Les bonnes choses arrivent souvent en deux temps. En mai 2008, j’avais reçu ce mail d’un jeune chanteur basé à Marseille. Il m’envoyait un lien vers son MySpace. J’avais accroché, je lui avais écrit, mon mail m’était revenu dans la gueule. Une fois, deux fois, trois fois. J’avais arrêté, me promettant de réessayer, de ne pas l’oublier.
Puis je l’ai oublié, bien évidemment. Il est revenu par le biais d’un tweet ami. Je ne l’a pas raté cette fois.
Voici donc Oh! Tiger Mountain. Et là, tant pis, je me lance. Je prends le risque d’avoir ce genre de phrases insupportables qu’on trouve reprises sur les affiches et les publicités. Mais voilà, cela faisait bien longtemps qu’un gars tout seul dans son coin, Français de surcroît, chantant en anglais de sursurcroît, ne m’avait pas aussitôt accroché avec quelques morceaux sur sa page MySpace. C’est dit.

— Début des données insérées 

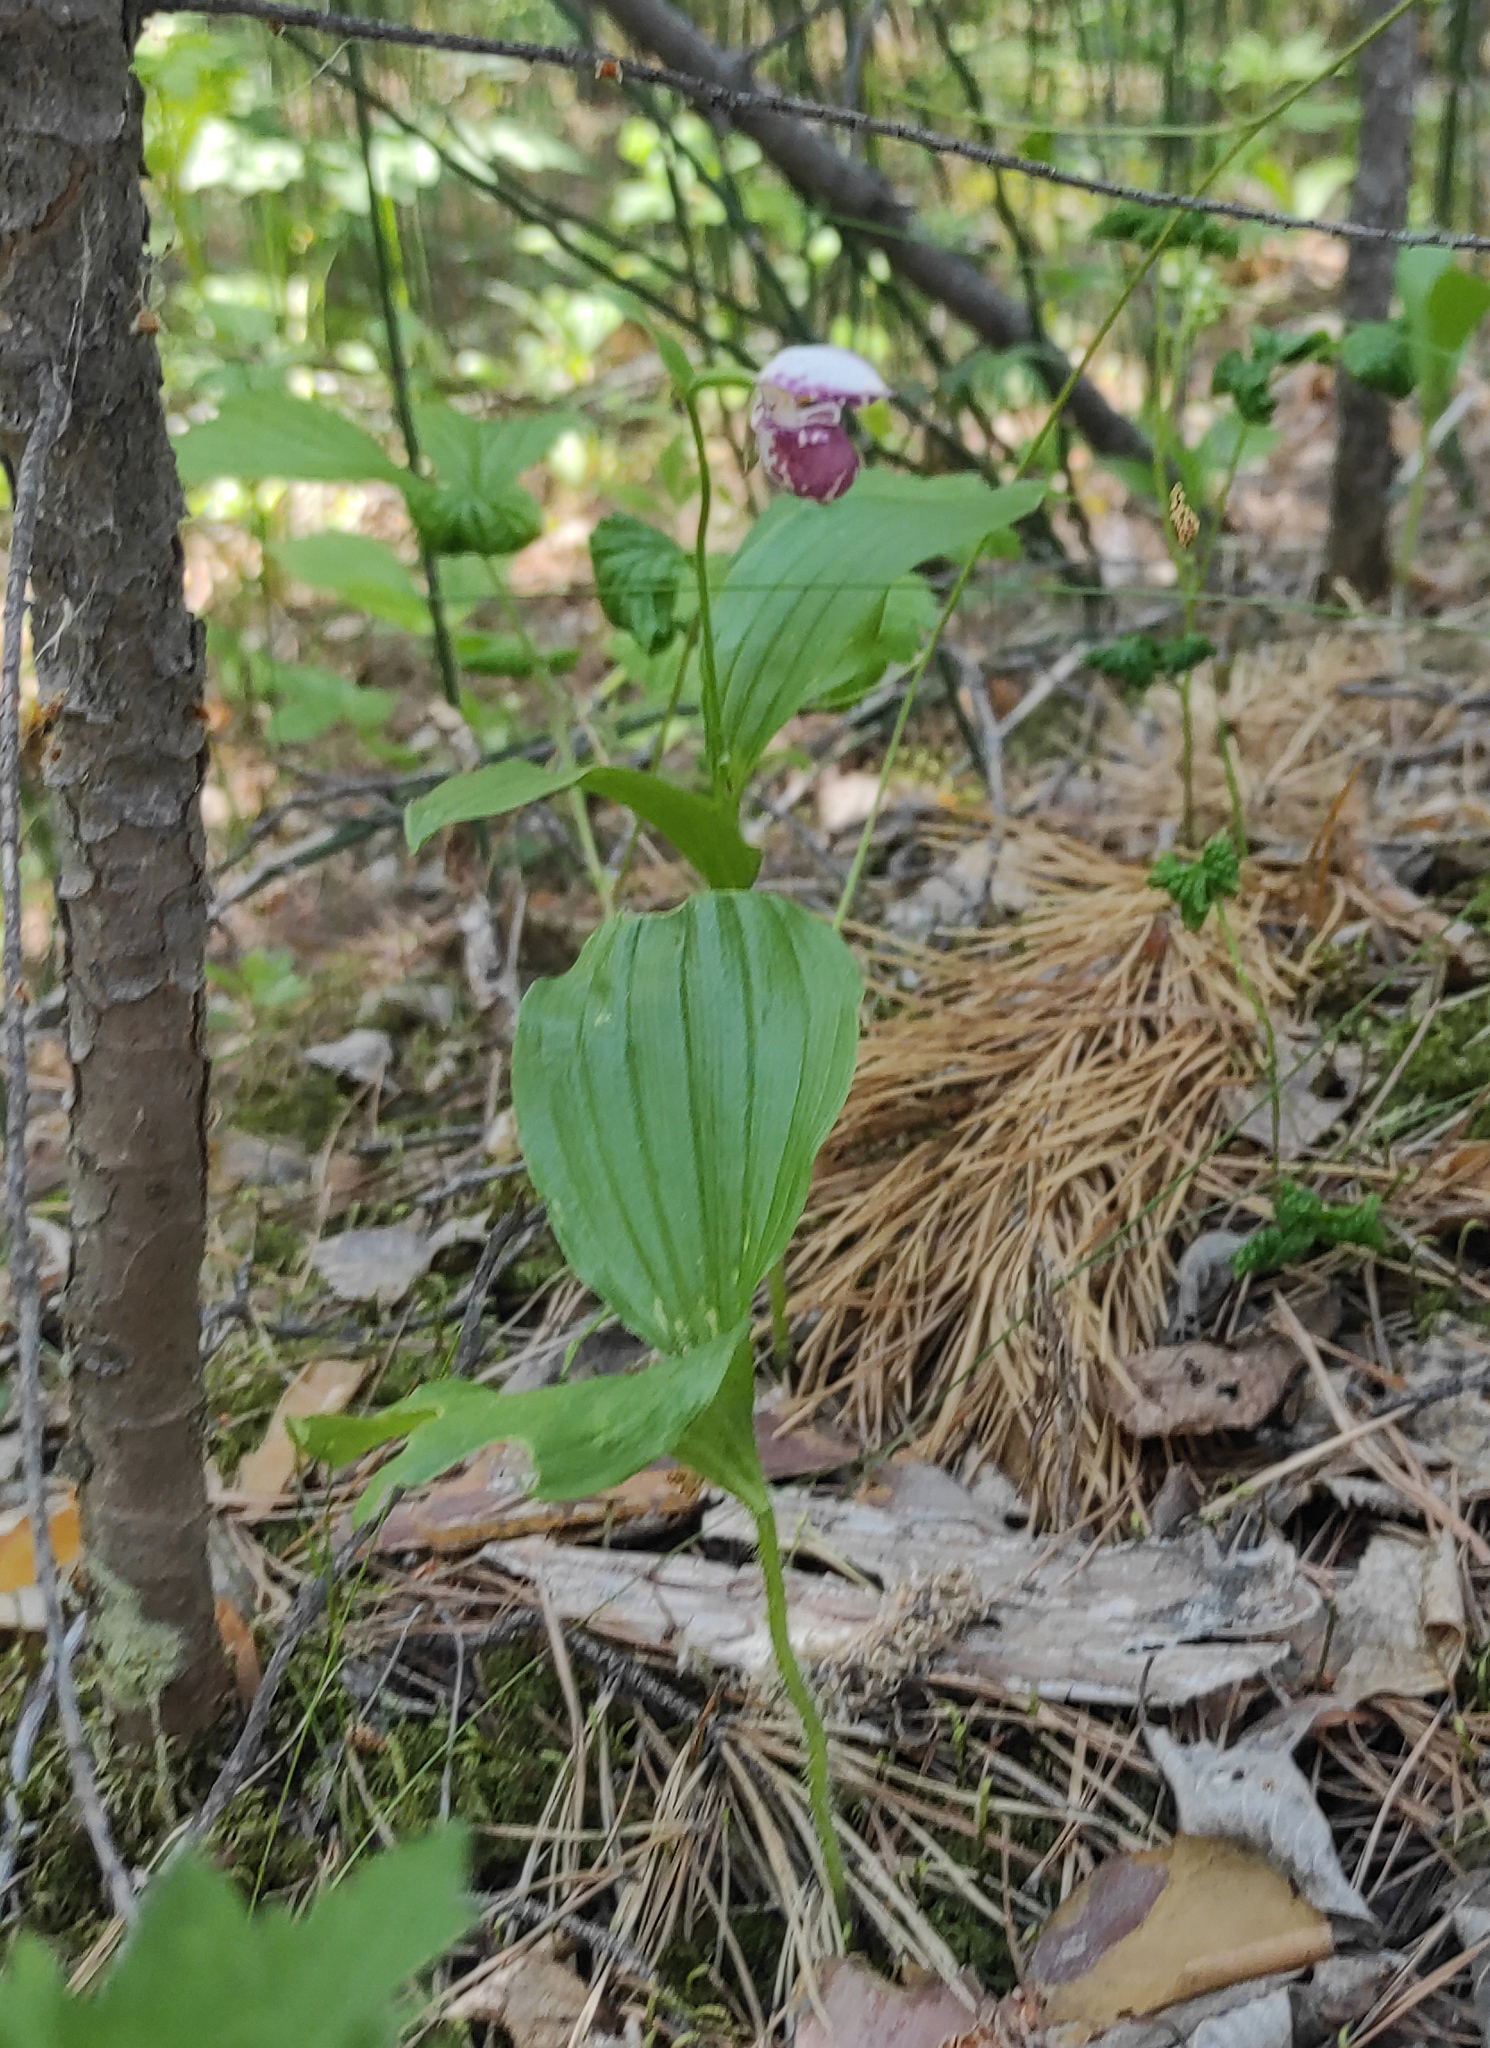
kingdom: Plantae
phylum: Tracheophyta
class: Liliopsida
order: Asparagales
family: Orchidaceae
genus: Cypripedium
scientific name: Cypripedium guttatum
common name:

Il y a déjà une chose, une chose toute bête. Oh! Tiger Mountain sait chanter, et il ne s’en cache pas. Il a une voix chaleureuse, puissante, et il ne la planque pas derrière des singeries timides, il ne la surjoue pas comme pour ne pas avoir à l’assumer. Elle sait poser ses silences, mesurer ses envolées, se tenir au bord du précipice juste le temps qu’il faut. Il y a même ce moment assez surprenant, à la 20e seconde de ‘Or the drugs’, où l’on croirait entendre Hamilton Leithauser, le chanteur des Walkmen fêler sa note dans un feulement.

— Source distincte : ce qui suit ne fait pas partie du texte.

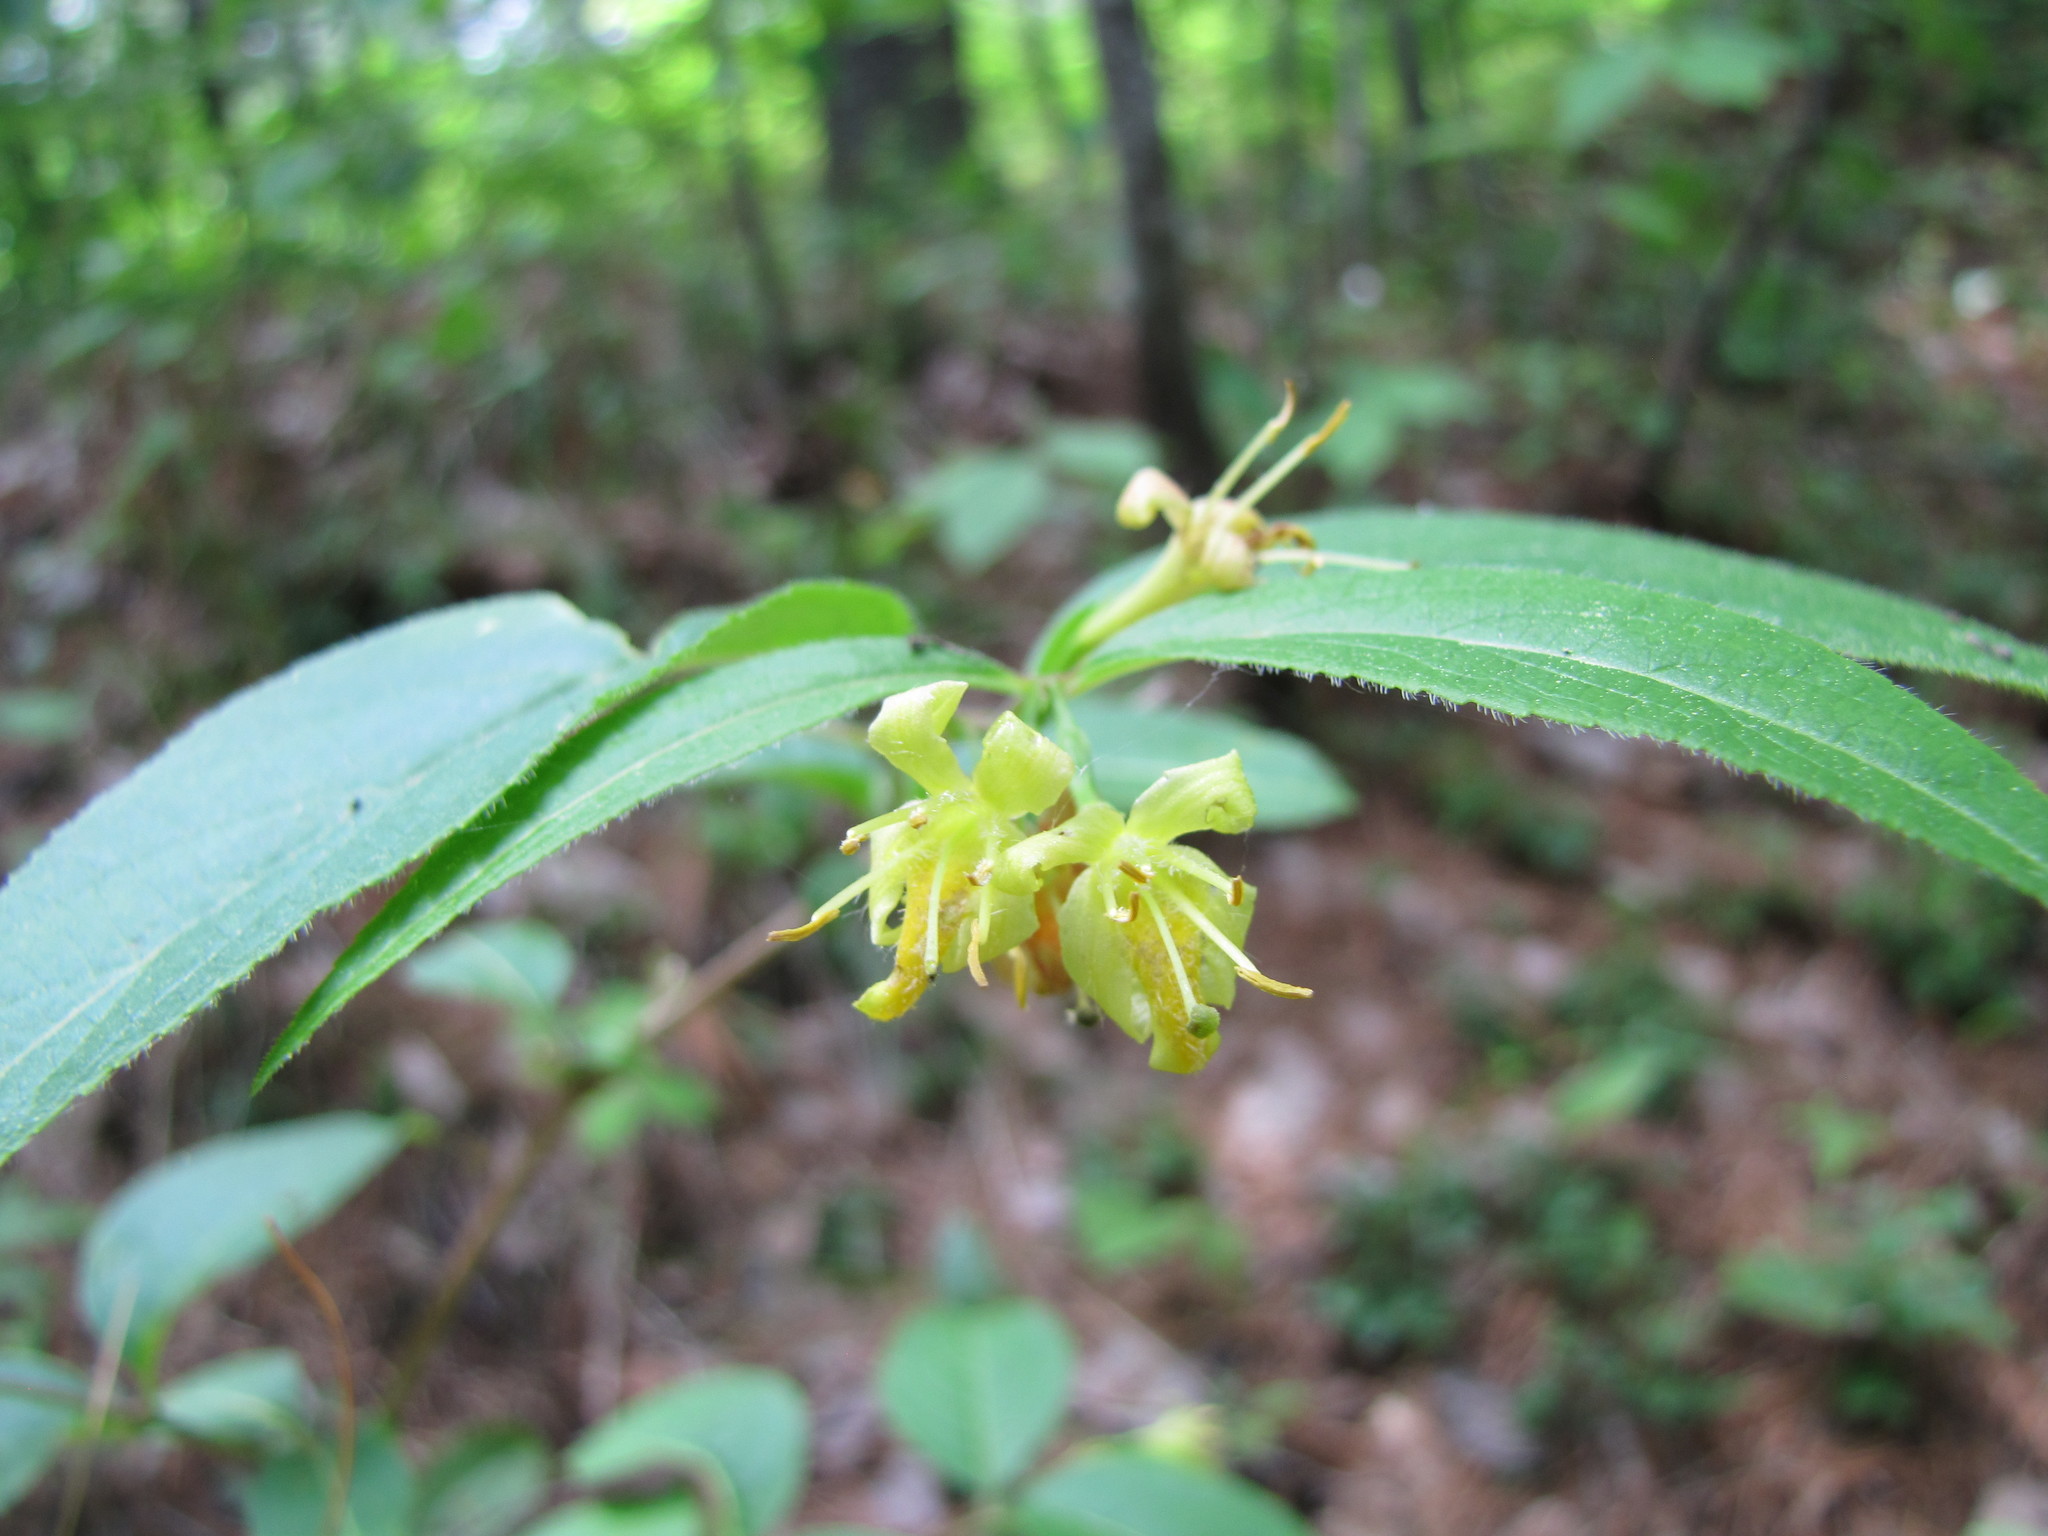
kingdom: Plantae
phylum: Tracheophyta
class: Magnoliopsida
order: Dipsacales
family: Caprifoliaceae
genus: Diervilla
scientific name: Diervilla lonicera
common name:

Il y a ensuite la construction des chansons, qu’on sent certes encore un peu jeune, un peu touche-à-tout, passant d’une influence à une autre, mais où l’on descelle déjà une identité. Un jeu malin, l’air de rien, qui consiste à construire ses canevas sur des boucles, des arpèges connus, répétés, assimilés. ‘Or the Drug’, encore elle, est une variation sur un thème très proche du ‘How can you mend a broken heart’ d’Al Green. Et ‘Little Red Cells’ pousse sur la basse de ‘Stand by me’.
Parlons-en de ‘Little Red Cells’. Un morceau fantastique, un petit tube fait avec deux allumettes, des claquements de doigts et une ligne de guitare, et une voix qui s’amuse à danser dessus. Sobre, simple, accrocheur, et impeccable.
On a donc décidé de ne pas perdre de temps… On a écrit à Oh ! Tiger Mountain. On lui a demandé s’il voulait venir à Paris, il a dit oui. Il prend le train ce jeudi, pour jouer vendredi, en première partie d’Eli Paperboy Reed au Scopitone. On en profitera pour le filmer. Et là, pas de mail qui déconne.